Everyone knows that it is costly to obtain a license to export rice, but rice exporters had never revealed how much a license costs until the director of a rice export company mentioned this at a seminar recently.
Ngo Van Nam, general director of ADC Company Ltd, said that one license ‘costs no less than US$20,000’.
Nam revealed the figure to prove that the current regulations stipulated in Decree 109 create big barriers for enterprises and hinder exports.
|Ngo Van Nam
Nam said that rice export companies are required to report to state management agencies every day about rice export volume and inventory level, which takes enterprises time. Some companies have to hire more workers just to make reports.

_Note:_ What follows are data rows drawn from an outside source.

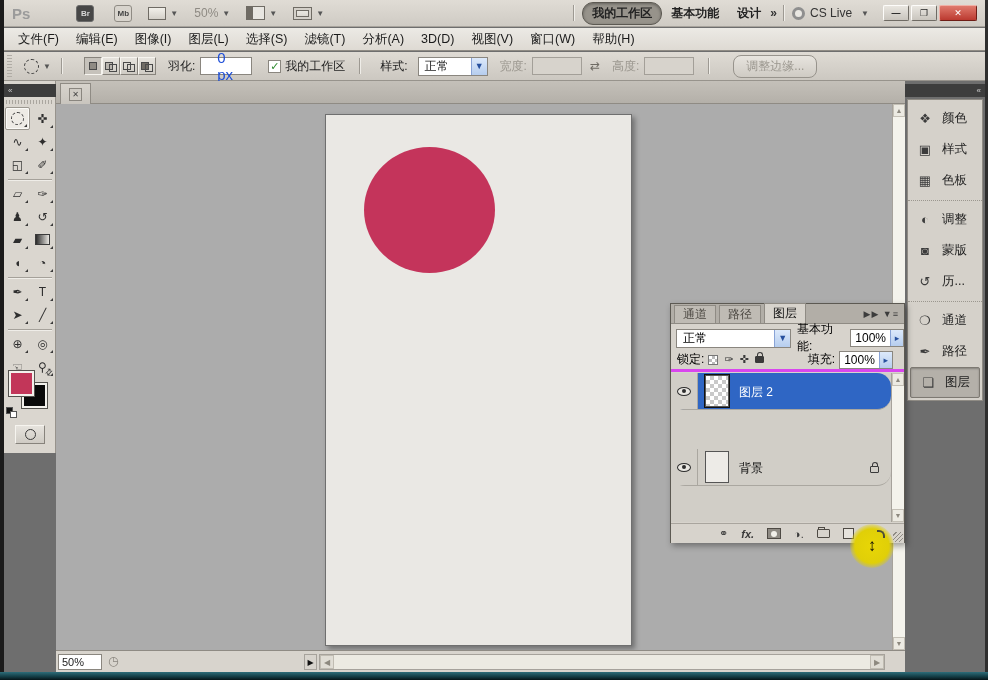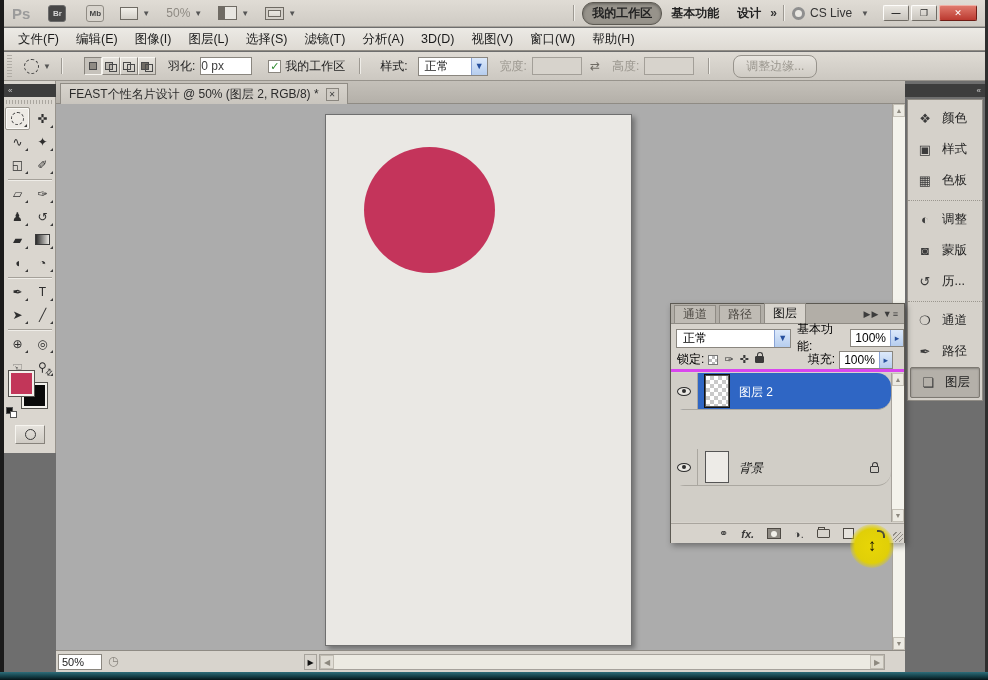--- a/index.html
+++ b/index.html
@@ -10,21 +10,21 @@
 
   
   .edge-l { left:0; top:0; width:4px; height:680px; background:#1b1b1b; }
   .edge-r { left:985px; top:0; width:3px; height:680px; background:#2e2e2e; }
   .edge-b { left:0; top:672px; width:988px; height:8px; background:linear-gradient(#2d6d79,#123a42 60%,#061417); }
 
   
   .titlebar { left:4px; top:0; width:981px; height:27px; background:linear-gradient(#e0dcd5,#cfcbc4); border-bottom:1px solid #a7a39c; display:flex; align-items:center; font-size:12px; color:#333; }
   .pslogo { margin-left:8px; font-weight:bold; font-size:15px; color:#9b9b9b; letter-spacing:0; }
   .sqbtn { width:18px; height:17px; border-radius:3px; display:flex; align-items:center; justify-content:center; font-size:8px; }
-  .br { margin-left:18px; background:#474747; color:#d8d8d8; border:1px solid #6b6b6b; font-weight:bold; }
+  .br { margin-left:46px; background:#474747; color:#d8d8d8; border:1px solid #6b6b6b; font-weight:bold; }
   .mb { margin-left:20px; background:#d8d4cd; color:#444; border:1px solid #8f8b84; font-weight:bold; }
   .tb-ic { display:inline-block; border:1px solid #6f6b64; background:linear-gradient(#f2f0ea,#d4d0c9); }
   .caret { font-size:8px; color:#555; margin-left:4px; }
   .tb-group { display:flex; align-items:center; margin-left:16px; }
   .zoomtxt { color:#8e8a83; }
   .vsep { width:1px; height:16px; background:#9d9992; margin:0 8px; box-shadow:1px 0 0 #efede8; }
   .ws-btn { padding:2px 9px; font-weight:bold; color:#222; }
   .ws-active { background:#97938b; border:1px solid #5c5952; border-radius:11px; box-shadow:inset 0 1px 3px rgba(0,0,0,.35); }
   .chev { font-weight:bold; color:#333; letter-spacing:-2px; }
   .cslive { display:flex; align-items:center; gap:5px; color:#333; }
@@ -41,21 +41,21 @@
   .optionsbar { left:4px; top:52px; width:981px; height:29px; background:linear-gradient(#dfdbd4,#ccc8c1); border-bottom:1px solid #97938c; display:flex; align-items:center; font-size:12px; color:#222; }
   .grip-v { width:5px; height:22px; margin-left:3px; background:repeating-linear-gradient(#b0aca5 0 1px,transparent 1px 3px); }
   .toolpreset { display:flex; align-items:center; margin-left:12px; }
   .dash-circle { width:15px; height:15px; border:1px dashed #3c3c3c; border-radius:50%; }
   .modebtns { display:flex; margin-left:14px; }
   .modebtn { width:18px; height:18px; border:1px solid; border-color:#f6f4ef #87837c #87837c #f6f4ef; background:linear-gradient(#e6e3dd,#cfcbc4); display:flex; align-items:center; justify-content:center; }
   .modebtn.pressed { border-color:#87837c #f6f4ef #f6f4ef #87837c; background:#c6c2bb; }
   .msq { width:8px; height:8px; border:1px solid #4a4a4a; background:#b9b5ae; }
   .msq.b { background:transparent; margin-left:-4px; margin-top:4px; }
   .olabel { margin-left:12px; }
-  .field { background:#fff; border:1px solid #8a867f; height:18px; font-size:12px; padding:1px 0; color:#404040; display:inline-flex; align-items:center; }
+  .field { background:#fff; border:1px solid #8a867f; height:18px; font-size:15px; padding:1px 16px; color:#1d4ed8; display:inline-flex; align-items:center; }
   .field.dis { background:#d7d3cc; border-color:#a39f98; }
   .chk { width:13px; height:13px; background:#fff; border:1px solid #8a867f; margin-left:16px; display:flex; align-items:center; justify-content:center; color:#2c8a2c; font-size:11px; font-weight:bold; }
   .dd { display:inline-flex; height:19px; border:1px solid #8a867f; background:#fff; align-items:flex-start; }
   .dd .txt { padding:0 6px; min-width:52px; }
   .ddbtn { width:16px; height:100%; background:linear-gradient(#dce9fb,#b6cdee); border-left:1px solid #89a3d6; color:#27509e; font-size:9px; display:flex; align-items:center; justify-content:center; }
   .graytxt { color:#9b978f; }
   .refine { margin-left:16px; padding:2px 12px; border:1px solid #97938c; border-radius:8px; background:linear-gradient(#e7e4de,#cfcbc4); color:#9b978f; font-size:12px; }
 
   
   .toolpanel { left:4px; top:81px; width:52px; height:591px; background:#6e6e6e; }
@@ -335,21 +335,20 @@
         </div>
     </div>
     <div class="qmask">
         <i></i>
       </div>
   </div>
 
   <div class="abs docarea">
     <div class="tabbar">
       <div class="doctab">
-        <span>FEAST个性名片设计 @ 50% (图层 2, RGB/8) *</span>
         <span class="tabclose">✕</span>
       </div>
     </div>
     <div class="canvas">
       <div class="document">
         <div class="circle" style="background:#c4345b;"></div>
       </div>
       <div class="vscroll">
         <div class="sarrow" style="top:0;">▲</div>
         <div class="sarrow" style="bottom:0;">▼</div>
@@ -452,21 +451,21 @@
             <span class="eye"></span>
           </div>
         <div class="thumb checker selth"></div>
         <span class="lname">图层 2</span>
       </div>
       <div class="lrow" style="top:76px;">
         <div class="eyecell">
             <span class="eye"></span>
           </div>
         <div class="thumb" style="background:#edebe7;"></div>
-        <span class="lname" style="font-style:italic;">背景</span>
+        <span class="lname" style="">背景</span>
         <span class="row-lock"><span class="lockic"></span></span>
       </div>
     </div>
     <div class="lp-scroll">
       <div class="sarrow" style="top:0;">▲</div>
       <div class="sarrow" style="bottom:0;">▼</div>
     </div>
     <div class="lp-bottom">
       <span class="bic">⚭</span>
       <span class="bic" style="font-style:italic;font-weight:bold;">fx.</span>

When export licenses expire, enterprises will have to have licenses extended, for which they will also have to pay money. If they don’t, they will be excluded from a list of rice exporters.
The requirement on material growing areas is also an obstacle that hinders rice exports.
“There are many businesses which have good prestige and good products, but they are not eligible for export just because they cannot satisfy the requirements on the material growing area. And they have to ‘pay’ for licenses,” he said.
The representative of the Ministry of Industry and Trade (MOIT), who was present at the seminar, stated that MOIT will ‘clarify the case’.
Just one day later, MOIT’s Deputy Minister Tran Quoc Khanh was instructed to head an inspection team to investigate the case that ADC mentioned.
Nam confirmed on February 25 that he had a working session with MOIT’s inspectors. However, he said the cost for the rice export license he mentioned was the price offered by a consultancy firm.
Nam said that ADC had never sent a dossier of application for rice export license to MOIT and ADC had never paid such money for the license.
“ADC has not made direct rice exports. The price offered by the consultancy firm is too high. Therefore, I do not agree to pay money to get a license,” he said.
“I just provided information about the price of a license. I did not say I could obtain a license at such price,” he explained.
However, opinions from well-informed circles said ‘there is no smoke without fire’.
Vo Tong Xuan, the Vietnamese leading agronomist, said 10 years ago, he heard from rice exporters that they had to pay money for export licenses.
At that time, Vinafood was the only enterprise which could export rice directly. But the policy has ended. Under current regulations, all companies can export rice directly if they can satisfy requirements.